可以看到,/etc/ld.so.conf包含了ld.so.conf.d目录中的所有.conf文件,所以我们新建一个配置文件

1
2
3
4
5
[root@hcdn-others-worker-dev100-bjlt ld.so.conf.d]# ll
total 24
...
-rw-r--r-- 1 root root 15 Jan 4 11:02 librdkafka.conf
...

librdkafka.conf文件中将/usr/local/lib路径包含进去

1
/usr/local/lib

保存退出后执行以下命令更新动态链接库的搜索配置文件

1
ldconfig

通过以上操作,Python解释器就可以找到刚才安装的librdkafka的动态链接库了。

安装pykafka

Python可以通过pip工具安装pykafka

1
pip install pykafka

但是我们需要使用librdkafka扩展,使用pip工具是无法安装librdkafka的,所以我们需要源码编译安装pykafka。

执行

1
git clone https://github.com/Parsely/pykafka.git

下载pykafka的源码包到本地,这时别着急执行./configure,文档中介绍:要使用librdkafka扩展,需要确保头文件和共享库是Python可以找到它们的地方,无论是在构建扩展还是在运行时。

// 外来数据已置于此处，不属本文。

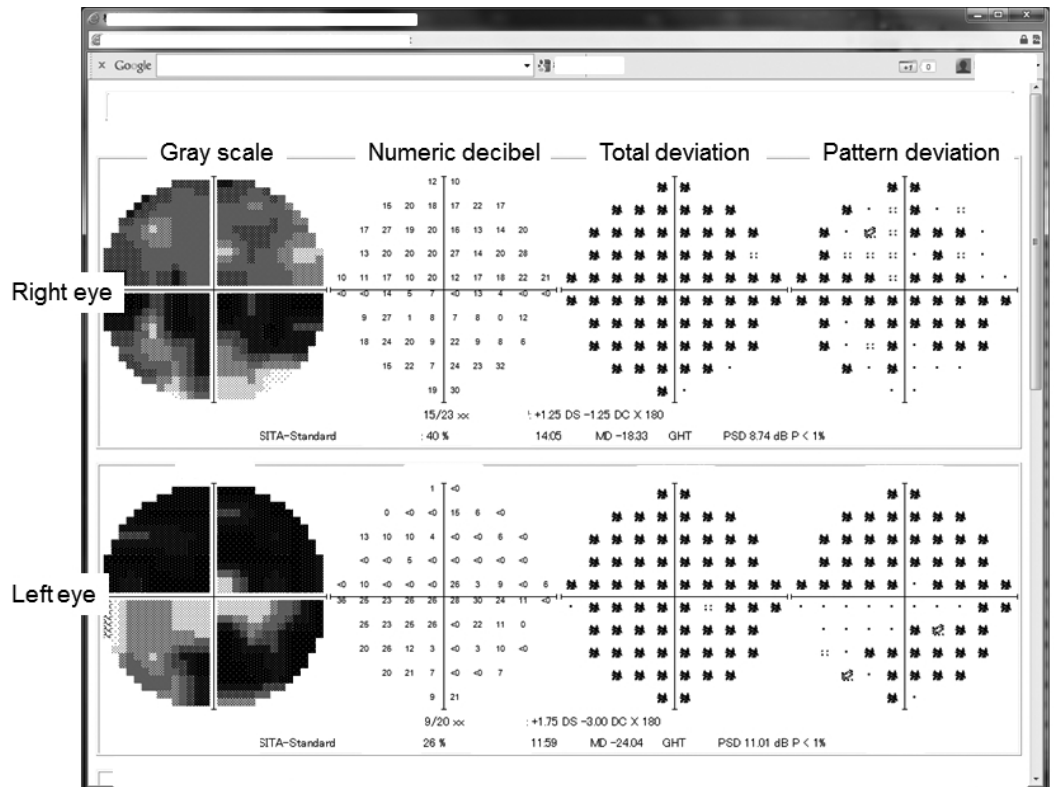
Figure 3. Results of the static visual field test using the Humphrey visual field test, including gray scale maps, numeric decibels, and the total and pattern deviation. MD: mean deviation, PSD: pattern standard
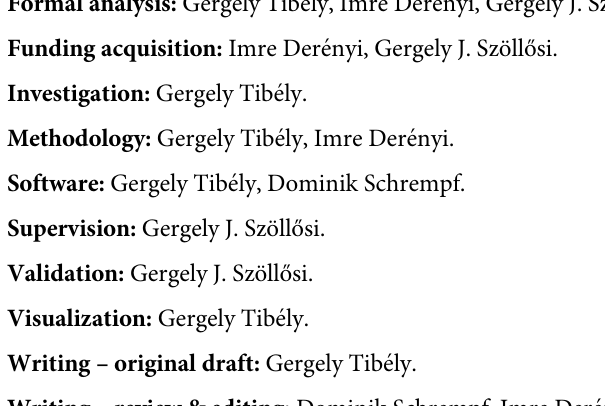
aligned. Fig G: The effect of the error rate on the estimated mutation rate . In 500 replicate experiments we introduced a “driver” mutation that increases 1 − δ by 30%. The large purple point indicates the parameter values used to simulate the data, gray circles are inferences for data without driver mutations from Fig 3, and purple datapoints are inferences for data includ- ing drivers. A small, but systematic increase is apparent in the inferred values of both the mutation rate and the death-to-birth ratio compared to “wild type” values resulting from the subtree with an increased death-to-birth ratio driver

PyKafka includes a C extension that makes use of librdkafka to speed up producer and consumer operation. To use the librdkafka extension, you need to make sure the header files and shared library are somewhere where python can find them, both when you build the extension (which is taken care of by setup.py develop) and at run time. Typically, this means that you need to either install librdkafka in a place conventional for your system, or declare C_INCLUDE_PATH, LIBRARY_PATH, and LD_LIBRARY_PATH in your shell environment to point to the installation location of the librdkafka shared objects. You can find this location with locate librdkafka.so.

我们已经将librdkafka的动态链接库加载到系统的搜索路径中,所以这个没问题,但是头文件在哪里?

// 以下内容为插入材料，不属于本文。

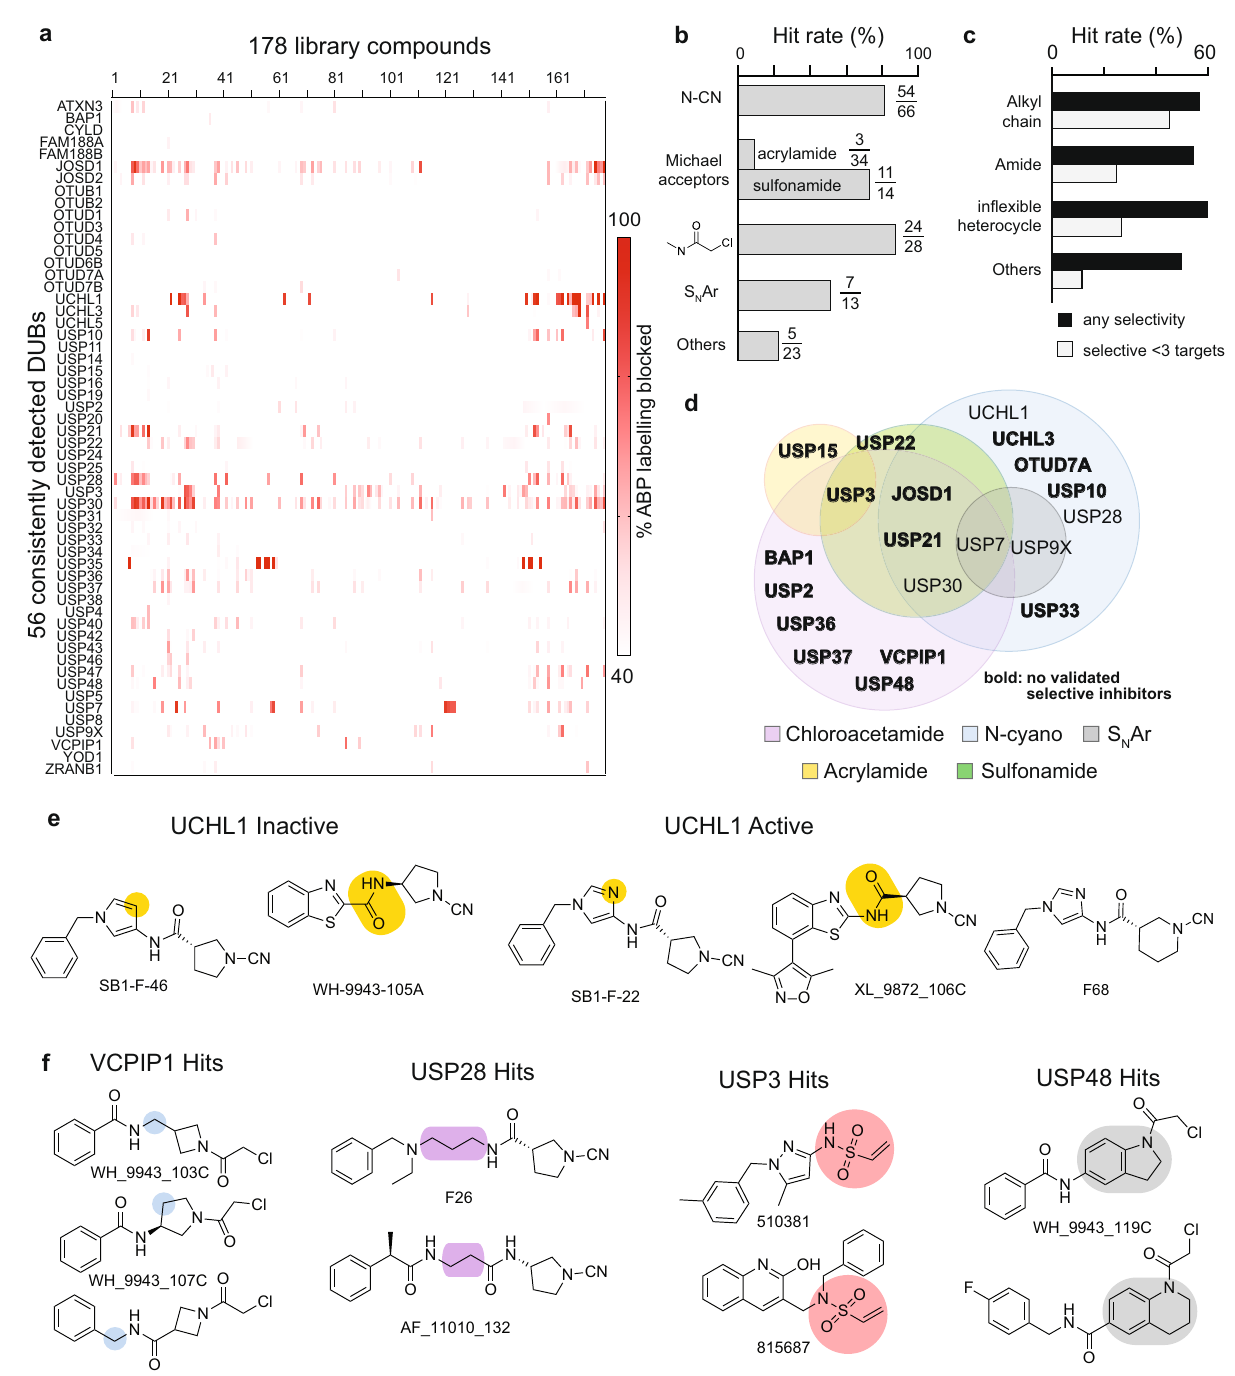
Fig. 3 | Chemical trends in primary screening. a Heatmap representing potency and selectivity data for all 178 library compounds against 56 DUBs detected con- sistently over 80% of runs. b Electrophiles displayed diverse DUB hit rates. Acry- lamidesexhibited pooractivitytowardsDUBcatalyticcysteines.Insetsadjacentto each bar indicate the number of hits and the total number of compounds con- taining each electrophile. c Presence and type of linker in fl uenced compound activity and selectivity. d Individual warheads showed partially overlapping DUB targetpro fi les.Venndiagramiscoloredbywarhead,legendin fi gure.BoldedDUBs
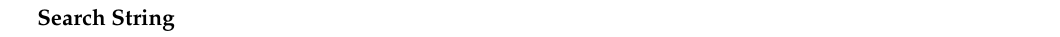
Table A1. Search strategy string.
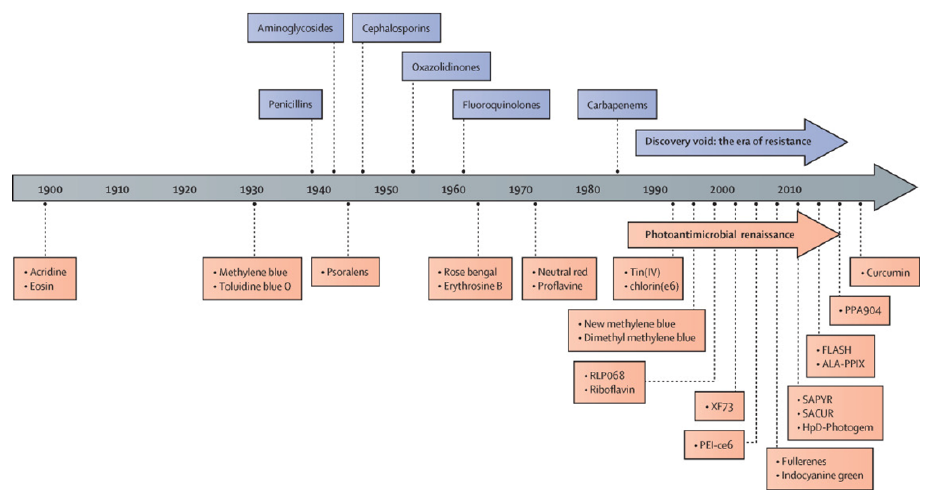
Figure 2. History of antimicrobial photodynamic therapy. RLP068: tetracationic Zn(II) ph- thalocyanine chloride; XF73: positively charged porphyrin; PEI-ce6: polyethyleneimine chlo- rin(e6) conjugate; SAPYR: perinapthenone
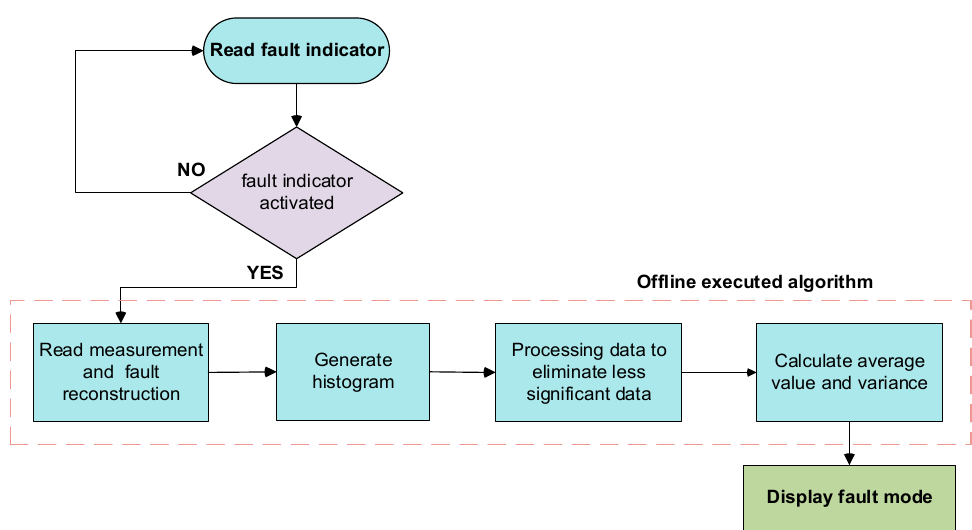
Figure 17. Flowchart for the procedure to discern gain and offset faults.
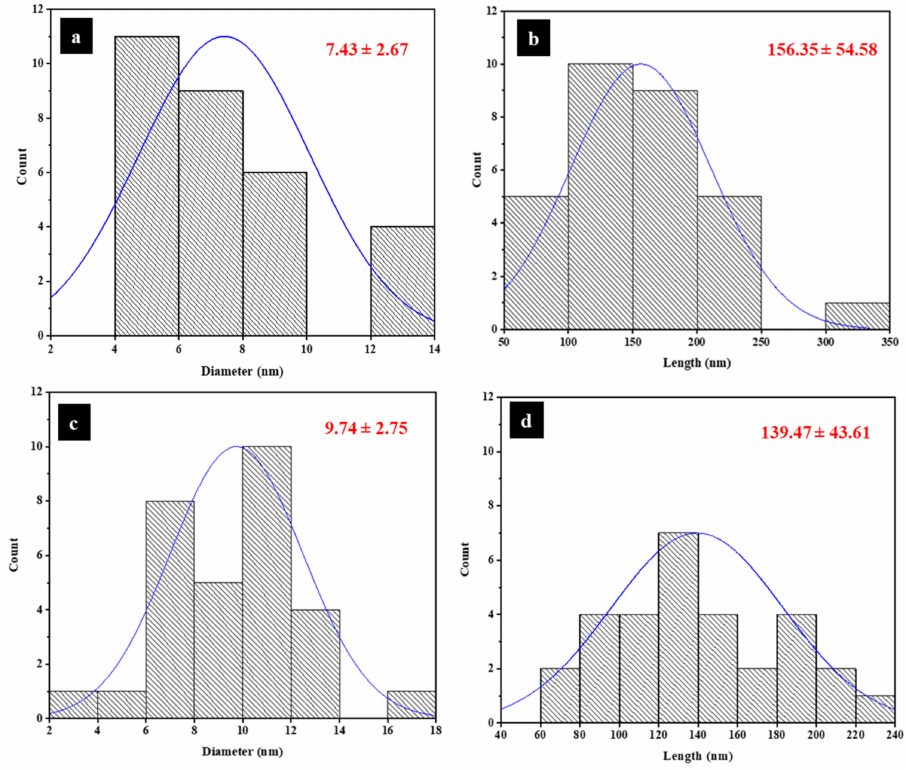
Figure 6. Diameter and length distribution of CNCs under different APS concentrations at 70 ◦ C for 16 h: ( a , b ) 1.5 M; ( c , d ) 1.9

pykafka/pykafka/rdkafka/_rd_kafkamodule.c文件中有这样一行代码

1
#include <librdkafka/rdkafka.h>

所以我们需要在刚才下载的pykafka源码包中新建一个目录,将rdkafka.h放进去,保证我们在编译安装时能够找到它

1
2
3
4
5
[root@hcdn-others-worker-dev100-bjlt pykafka]# ll
total 128
...
drwxr-xr-x 2 root root 4096 Jan 4 14:22 librdkafka
...

rdkafka.h文件可以在刚才下载的librdkafka源码包中找到,即librdkafka/src/目录下

执行

1
cp /root/librdkafka-0.11.1/src/rdkafka.h /root/pykafka/librdkafka/

注意:/root代表librdkafka-0.11.1的存放目录

完成以上工作,依次执行

1
2
3
cd pykafka/
python setup.py build
python setup.py install

不出意外的话,就可以安装成功,这时在Python的安装目录的site-packages/目录下会产生pykafka-2.7.0.dev2-py3.6-linux-x86_64.egg目录,内容如下

1
2
3
4
5
[root@hcdn-others-worker-dev100-bjlt pykafka-2.7.0.dev2-py3.6-linux-x86_64.egg]# ll
total 12
drwxr-xr-x 2 root root 4096 Jan 4 15:22 EGG-INFO
drwxr-xr-x 7 root root 4096 Jan 4 15:22 pykafka
drwxr-xr-x 4 root root 4096 Jan 4 15:22 tests

表明安装成功了,在pykafka/rdkafka/目录中可以看到

1
2
3
4
5
6
7
8
9
10
[root@hcdn-others-worker-dev100-bjlt rdkafka]# ll
total 172
-rw-r--r-- 1 root root 1188 Jan 4 15:22 helpers.py
-rw-r--r-- 1 root root 89 Jan 4 15:22 __init__.py
-rw-r--r-- 1 root root 8343 Jan 4 15:22 producer.py
drwxr-xr-x 2 root root 4096 Jan 4 16:07 __pycache__
-rwxr-xr-x 1 root root 83815 Jan 4 15:22 _rd_kafka.cpython-36m-x86_64-linux-gnu.so
-rw-r--r-- 1 root root 41405 Jan 4 15:22 _rd_kafkamodule.c
-rw-r--r-- 1 root root 314 Jan 4 15:22 _rd_kafka.py
-rw-r--r-- 1 root root 12674 Jan 4 16:04 simple_consumer.py

踩的坑

  • 使用执行报错1
1
2
pykafka.rdkafka#consumer-1 [PROTOERR] [thrd:openlive-kafka-online005-bjlt.qiyi.virtual:9092/bootstrap]: openlive-kafka-online005-bjlt.qiyi.virtual:9092/5: expected 36732025 bytes > 1048618 remaining bytes
pykafka.rdkafka#consumer-1 [PROTOERR] [thrd:openlive-kafka-online005-bjlt.qiyi.virtual:9092/bootstrap]: openlive-kafka-online005-bjlt.qiyi.virtual:9092/5: Protocol parse failure at 8/1048626 (rd_kafka_fetch_reply_handle:2496) (incorrect broker.version.fallback?)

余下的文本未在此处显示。